To clarify before I begin, this is NOT homework but rather I am studying for my exam. I have given solutions for the questions below. I would like some constructive feedback.

Thanks for the feedback for whoever left it in my last question.
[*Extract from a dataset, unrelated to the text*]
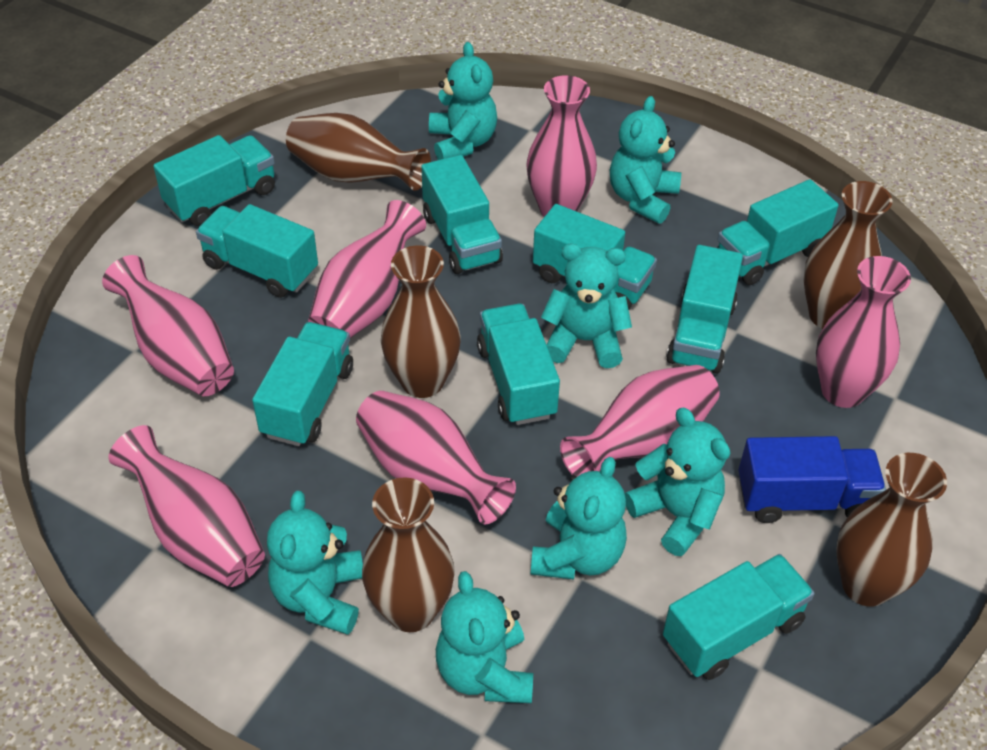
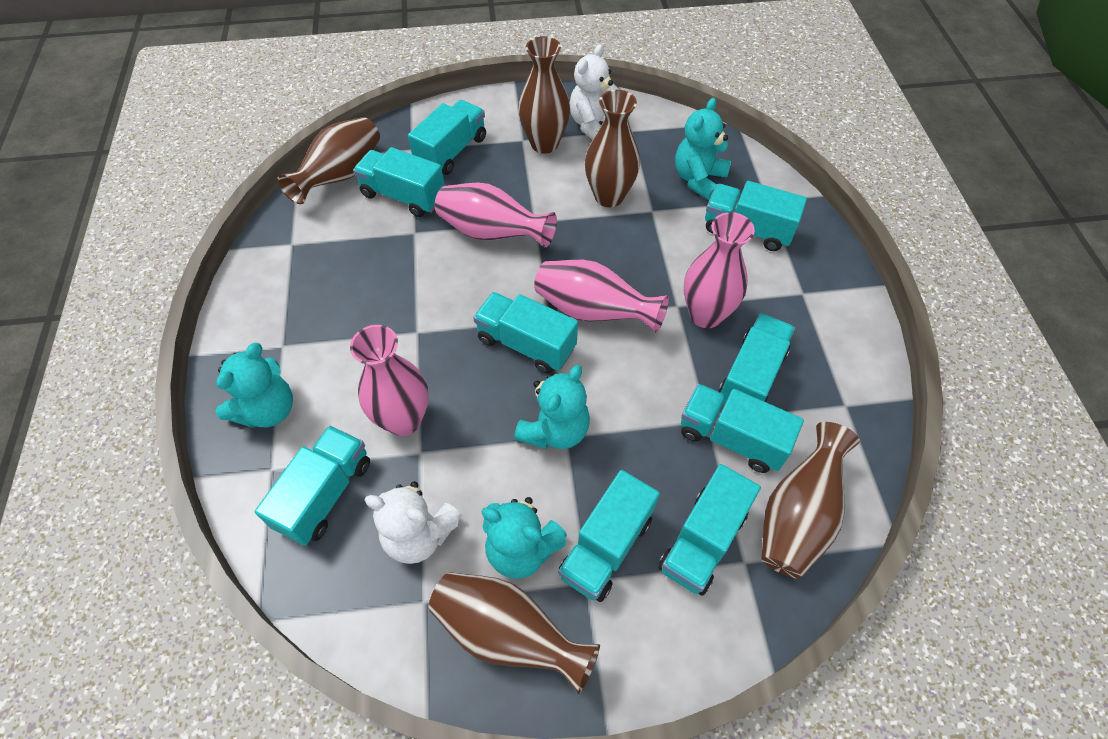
blue truck: 1 -> 0
pink vase: 7 -> 4
turquoise teddy bear: 7 -> 4
white teddy bear: 0 -> 2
Below I have given in detail solutions to why i think the answer is so.

Find running time in terms of O(n) notation.

int y=0;
for(int j=1; j*j<=n; j++)// runs from 1->j=sqrt(n) times
    y++; //constant - c

Therefore, run time is c x n^1/2 = O(n^1/2)

Q2.

int b=0;
for(int i=n; i>0; i--) //runs from n->1
    for(int j=0; j<i; j++) // runs from 0 to i
        b=b+5; //constant

for each value of j (1,2...,n) inner loop runs i times constant = ci.
– nc+(n-1)+...+2c+1c = c(n+..+2+1) = cn(n+1)/2 = O(n^2) run time.

Q3.

int y=1;
int j=0;
for(j=1; j<=2n; j=j+2) //runs 2n times, increments by 2
    y=y+i; //constant c

int s=0;
for(i=1; i<=j; i++) // not a nested for loop, therefore runs n times
    s++;  

running time: O(n)

Q4.

int x=0; //constant
for(int i=1; i<=n; i=i*3) //runs log_3 (n) times
{ 
    if(i%2 != 0) // for values above will always be 1

    for(int j=0; j<i; j++) // runs from 0 to log_3(n)
        x++;
}

so we have clog_3(n)xclog_3(n) = O(log_3(n))^2